◆ **INSTRUCTIONS TO FOLLOW**
Scan the following material for the string "right" and copy each line in which it appears.

◇ ◇ ◇ ◇ ◇

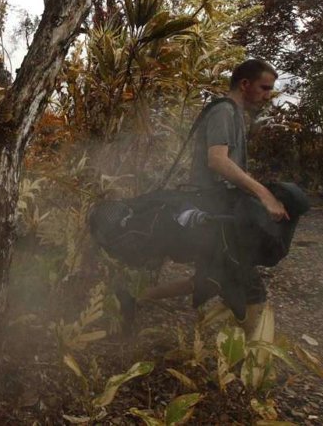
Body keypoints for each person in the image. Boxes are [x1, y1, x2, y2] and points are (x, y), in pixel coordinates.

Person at [122, 59, 289, 336]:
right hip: (212, 207)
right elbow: (218, 162)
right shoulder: (224, 111)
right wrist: (264, 194)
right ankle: (251, 365)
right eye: (264, 88)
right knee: (251, 287)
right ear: (245, 84)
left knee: (208, 278)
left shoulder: (234, 113)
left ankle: (132, 297)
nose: (267, 95)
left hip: (217, 205)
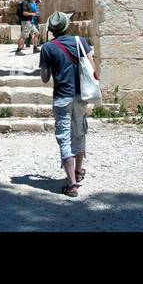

◇ ◇ ◇ ◇ ◇

◆ **SOLUTION FOR THIS PROBLEM**
right hip: (212, 207)
right elbow: (218, 162)
right shoulder: (224, 111)
right wrist: (264, 194)
right ankle: (251, 365)
right eye: (264, 88)
right knee: (251, 287)
right ear: (245, 84)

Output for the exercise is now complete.